Back-ticks in DataFrame.colRegex?


For PySpark, I find back-ticks enclosing regular expressions for DataFrame.colRegex() here, here, and in this SO question. Here is the example from the DataFrame.colRegex doc string:

df = spark.createDataFrame([("a", 1), ("b", 2), ("c",  3)], ["Col1", "Col2"])
df.select(df.colRegex("`(Col1)?+.+`")).show()
+----+
|Col2|
+----+
|   1|
|   2|
|   3|
+----+

The answer to the SO question doesn't show back-ticks for Scala. It refers to the Java documentation for the Pattern class, but that doesn't explain back-ticks.

This page indicates the use of back-ticks in Python to represent the string representation of the adorned variable, but that doesn't apply to a regular expression.

What is the explanation for the back-ticks?


Solution

  • The back-ticks are used to delimit the column name in case it includes special characters. For example, if you had a column called column-1 and you try

    SELECT column-1 FROM mytable
    

    You will probably get a

    non-existent column 'column'

    error as the interpreter will treat that as SELECT (column) - 1 FROM mytable.
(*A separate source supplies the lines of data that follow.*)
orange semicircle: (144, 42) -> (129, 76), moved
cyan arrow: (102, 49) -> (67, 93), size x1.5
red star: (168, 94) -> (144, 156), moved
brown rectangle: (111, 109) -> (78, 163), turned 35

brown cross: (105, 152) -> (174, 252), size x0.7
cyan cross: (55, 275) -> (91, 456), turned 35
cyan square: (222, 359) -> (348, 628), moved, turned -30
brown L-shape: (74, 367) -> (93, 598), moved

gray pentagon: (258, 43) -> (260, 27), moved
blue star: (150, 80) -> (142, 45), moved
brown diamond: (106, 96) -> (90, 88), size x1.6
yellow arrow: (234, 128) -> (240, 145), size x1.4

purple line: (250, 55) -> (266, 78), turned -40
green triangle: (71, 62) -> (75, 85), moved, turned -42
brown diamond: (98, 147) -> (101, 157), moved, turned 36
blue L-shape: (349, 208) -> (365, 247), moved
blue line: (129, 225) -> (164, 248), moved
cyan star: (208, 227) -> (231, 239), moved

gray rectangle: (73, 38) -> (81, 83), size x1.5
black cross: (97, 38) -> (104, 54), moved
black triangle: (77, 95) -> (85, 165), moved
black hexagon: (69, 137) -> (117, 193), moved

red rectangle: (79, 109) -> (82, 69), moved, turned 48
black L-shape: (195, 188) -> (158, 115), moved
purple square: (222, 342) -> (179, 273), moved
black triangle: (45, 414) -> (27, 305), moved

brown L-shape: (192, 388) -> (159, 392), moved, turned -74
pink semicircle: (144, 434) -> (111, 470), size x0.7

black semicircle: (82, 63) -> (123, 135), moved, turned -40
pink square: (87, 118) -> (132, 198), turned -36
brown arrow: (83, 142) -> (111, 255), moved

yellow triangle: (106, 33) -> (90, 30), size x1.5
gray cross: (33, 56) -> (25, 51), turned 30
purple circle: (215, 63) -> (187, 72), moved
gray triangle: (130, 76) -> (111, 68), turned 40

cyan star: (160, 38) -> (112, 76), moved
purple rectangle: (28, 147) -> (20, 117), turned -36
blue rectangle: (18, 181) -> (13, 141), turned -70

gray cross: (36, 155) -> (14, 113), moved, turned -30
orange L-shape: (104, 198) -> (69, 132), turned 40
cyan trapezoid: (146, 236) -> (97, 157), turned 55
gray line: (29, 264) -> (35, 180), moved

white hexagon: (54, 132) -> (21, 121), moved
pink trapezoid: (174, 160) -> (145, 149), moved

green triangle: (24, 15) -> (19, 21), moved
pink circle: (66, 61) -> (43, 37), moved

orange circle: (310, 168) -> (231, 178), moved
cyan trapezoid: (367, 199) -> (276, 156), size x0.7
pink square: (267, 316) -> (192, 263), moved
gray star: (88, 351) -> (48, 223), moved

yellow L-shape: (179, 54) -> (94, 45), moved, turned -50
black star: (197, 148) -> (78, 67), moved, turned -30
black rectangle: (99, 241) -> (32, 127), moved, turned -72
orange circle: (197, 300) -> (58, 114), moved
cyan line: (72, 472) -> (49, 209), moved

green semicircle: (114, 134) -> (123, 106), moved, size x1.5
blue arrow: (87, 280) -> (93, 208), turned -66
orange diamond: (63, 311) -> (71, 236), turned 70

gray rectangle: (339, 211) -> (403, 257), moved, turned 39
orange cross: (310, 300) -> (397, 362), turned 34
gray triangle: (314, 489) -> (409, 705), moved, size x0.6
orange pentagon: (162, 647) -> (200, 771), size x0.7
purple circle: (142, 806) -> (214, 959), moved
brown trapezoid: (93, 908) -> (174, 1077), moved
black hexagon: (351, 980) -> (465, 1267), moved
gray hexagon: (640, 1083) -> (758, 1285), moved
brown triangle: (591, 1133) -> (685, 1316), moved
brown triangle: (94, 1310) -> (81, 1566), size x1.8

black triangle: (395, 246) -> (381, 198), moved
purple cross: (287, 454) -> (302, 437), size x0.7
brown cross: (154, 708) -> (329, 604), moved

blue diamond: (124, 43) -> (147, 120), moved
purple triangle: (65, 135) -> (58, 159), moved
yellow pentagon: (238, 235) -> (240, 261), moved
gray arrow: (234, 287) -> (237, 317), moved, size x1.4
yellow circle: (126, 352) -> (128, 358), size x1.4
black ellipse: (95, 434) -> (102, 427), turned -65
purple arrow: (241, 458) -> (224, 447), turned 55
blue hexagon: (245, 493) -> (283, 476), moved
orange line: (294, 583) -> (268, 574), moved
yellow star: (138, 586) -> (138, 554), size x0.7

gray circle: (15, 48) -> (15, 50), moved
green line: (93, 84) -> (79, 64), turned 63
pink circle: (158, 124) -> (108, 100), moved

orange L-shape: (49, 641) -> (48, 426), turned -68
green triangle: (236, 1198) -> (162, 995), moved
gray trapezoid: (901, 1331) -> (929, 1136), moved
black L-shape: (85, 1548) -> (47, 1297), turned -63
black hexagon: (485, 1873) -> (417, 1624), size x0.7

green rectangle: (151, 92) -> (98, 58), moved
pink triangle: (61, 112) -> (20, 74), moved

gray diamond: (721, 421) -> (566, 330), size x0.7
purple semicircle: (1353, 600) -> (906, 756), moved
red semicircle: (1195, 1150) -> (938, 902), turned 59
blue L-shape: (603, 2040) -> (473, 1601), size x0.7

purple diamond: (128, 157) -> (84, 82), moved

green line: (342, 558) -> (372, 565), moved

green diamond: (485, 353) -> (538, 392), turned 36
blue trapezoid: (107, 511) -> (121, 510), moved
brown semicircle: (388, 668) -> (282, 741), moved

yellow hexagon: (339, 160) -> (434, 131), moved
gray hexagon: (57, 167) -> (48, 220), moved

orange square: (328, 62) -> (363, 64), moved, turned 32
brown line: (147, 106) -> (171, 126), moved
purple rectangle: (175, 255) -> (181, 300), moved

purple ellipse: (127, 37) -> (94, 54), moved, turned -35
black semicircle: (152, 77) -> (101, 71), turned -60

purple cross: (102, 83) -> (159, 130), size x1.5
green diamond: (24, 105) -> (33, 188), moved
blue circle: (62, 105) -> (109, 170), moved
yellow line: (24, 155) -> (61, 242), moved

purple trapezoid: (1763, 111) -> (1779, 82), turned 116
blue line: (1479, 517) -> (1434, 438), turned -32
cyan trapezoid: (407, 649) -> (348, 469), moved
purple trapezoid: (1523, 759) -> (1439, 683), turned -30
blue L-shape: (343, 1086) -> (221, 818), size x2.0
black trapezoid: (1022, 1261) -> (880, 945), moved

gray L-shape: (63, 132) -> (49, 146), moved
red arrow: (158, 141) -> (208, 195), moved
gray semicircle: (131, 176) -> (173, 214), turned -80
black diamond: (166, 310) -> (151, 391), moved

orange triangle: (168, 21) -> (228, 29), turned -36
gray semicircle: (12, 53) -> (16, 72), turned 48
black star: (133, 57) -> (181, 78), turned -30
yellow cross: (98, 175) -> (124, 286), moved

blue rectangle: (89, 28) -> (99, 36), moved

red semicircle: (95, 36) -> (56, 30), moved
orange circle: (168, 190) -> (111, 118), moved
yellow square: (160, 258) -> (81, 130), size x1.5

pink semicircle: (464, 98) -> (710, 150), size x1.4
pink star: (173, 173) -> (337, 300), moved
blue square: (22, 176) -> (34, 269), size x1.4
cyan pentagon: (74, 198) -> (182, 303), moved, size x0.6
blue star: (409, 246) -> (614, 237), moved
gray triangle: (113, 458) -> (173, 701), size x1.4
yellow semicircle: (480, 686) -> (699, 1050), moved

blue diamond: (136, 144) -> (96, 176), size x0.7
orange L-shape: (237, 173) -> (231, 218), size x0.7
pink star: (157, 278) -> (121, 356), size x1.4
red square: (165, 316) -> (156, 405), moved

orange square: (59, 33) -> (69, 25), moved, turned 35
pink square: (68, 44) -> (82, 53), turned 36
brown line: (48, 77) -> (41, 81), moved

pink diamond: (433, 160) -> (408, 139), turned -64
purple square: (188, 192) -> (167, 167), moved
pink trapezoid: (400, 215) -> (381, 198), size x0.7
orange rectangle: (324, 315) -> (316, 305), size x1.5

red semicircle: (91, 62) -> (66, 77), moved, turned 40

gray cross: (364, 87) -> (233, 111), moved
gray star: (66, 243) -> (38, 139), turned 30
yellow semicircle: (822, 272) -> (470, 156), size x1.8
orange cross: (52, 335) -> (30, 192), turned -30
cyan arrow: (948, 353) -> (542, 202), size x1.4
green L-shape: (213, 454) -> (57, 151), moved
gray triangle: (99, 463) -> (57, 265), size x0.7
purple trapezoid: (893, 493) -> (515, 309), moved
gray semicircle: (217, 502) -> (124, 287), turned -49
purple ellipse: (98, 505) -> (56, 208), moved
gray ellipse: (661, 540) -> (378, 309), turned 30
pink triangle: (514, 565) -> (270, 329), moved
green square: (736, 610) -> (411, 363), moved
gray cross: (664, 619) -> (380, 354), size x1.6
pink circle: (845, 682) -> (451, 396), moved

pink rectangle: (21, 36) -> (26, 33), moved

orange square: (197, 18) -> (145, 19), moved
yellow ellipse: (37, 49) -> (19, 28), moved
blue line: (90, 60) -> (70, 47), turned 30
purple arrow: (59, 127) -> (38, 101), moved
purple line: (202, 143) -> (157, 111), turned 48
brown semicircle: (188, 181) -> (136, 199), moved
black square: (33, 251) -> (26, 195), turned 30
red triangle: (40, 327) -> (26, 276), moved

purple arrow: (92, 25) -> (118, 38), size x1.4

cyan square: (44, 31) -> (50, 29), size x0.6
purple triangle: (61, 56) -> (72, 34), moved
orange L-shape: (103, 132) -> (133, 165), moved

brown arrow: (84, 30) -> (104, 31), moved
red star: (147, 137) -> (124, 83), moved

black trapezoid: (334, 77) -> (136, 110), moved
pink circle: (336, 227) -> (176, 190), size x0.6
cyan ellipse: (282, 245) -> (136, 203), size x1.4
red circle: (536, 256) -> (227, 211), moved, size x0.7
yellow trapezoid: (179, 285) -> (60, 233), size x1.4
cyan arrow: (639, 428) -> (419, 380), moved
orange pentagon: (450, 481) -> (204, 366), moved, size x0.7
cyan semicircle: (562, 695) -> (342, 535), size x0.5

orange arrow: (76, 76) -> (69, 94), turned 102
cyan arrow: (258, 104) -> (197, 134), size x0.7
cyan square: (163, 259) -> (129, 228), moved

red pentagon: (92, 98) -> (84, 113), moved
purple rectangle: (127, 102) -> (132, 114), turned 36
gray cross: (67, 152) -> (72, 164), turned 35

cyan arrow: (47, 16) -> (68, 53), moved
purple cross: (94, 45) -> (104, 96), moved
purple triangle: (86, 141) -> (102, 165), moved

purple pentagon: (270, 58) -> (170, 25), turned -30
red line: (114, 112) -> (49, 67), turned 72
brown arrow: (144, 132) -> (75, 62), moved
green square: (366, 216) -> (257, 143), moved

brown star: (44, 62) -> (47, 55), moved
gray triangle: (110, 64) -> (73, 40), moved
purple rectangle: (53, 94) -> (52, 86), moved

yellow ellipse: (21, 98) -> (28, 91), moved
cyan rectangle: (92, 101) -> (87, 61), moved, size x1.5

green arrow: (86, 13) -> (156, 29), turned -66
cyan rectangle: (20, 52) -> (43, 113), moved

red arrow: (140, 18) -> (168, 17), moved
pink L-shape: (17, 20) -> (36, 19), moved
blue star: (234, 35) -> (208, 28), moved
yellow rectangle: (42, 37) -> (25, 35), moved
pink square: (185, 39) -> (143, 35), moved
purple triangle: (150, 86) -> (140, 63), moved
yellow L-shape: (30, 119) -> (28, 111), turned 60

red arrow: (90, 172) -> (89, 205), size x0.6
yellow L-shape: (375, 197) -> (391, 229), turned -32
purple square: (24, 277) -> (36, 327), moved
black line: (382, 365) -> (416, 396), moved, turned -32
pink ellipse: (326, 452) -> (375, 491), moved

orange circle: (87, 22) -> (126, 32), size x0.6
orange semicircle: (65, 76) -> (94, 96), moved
Instead, you can delimit the column name with back-ticks to get around that issue:

    SELECT `column-1` FROM mytable
    

    Note that the PySpark doc string for DataFrame.colRegex() explains the argument as "column name specified as a regex". It is not just a regular expression that possibly matches portions of one or more column names. In the latter case, back-ticks would be confusing because back-ticks aren't used to delimit portions of a column name. Therefore, SQL's adornment of entire column names with back-ticks makes sense for colRegex because the argument is the matching of an entire column name rather than just a substring.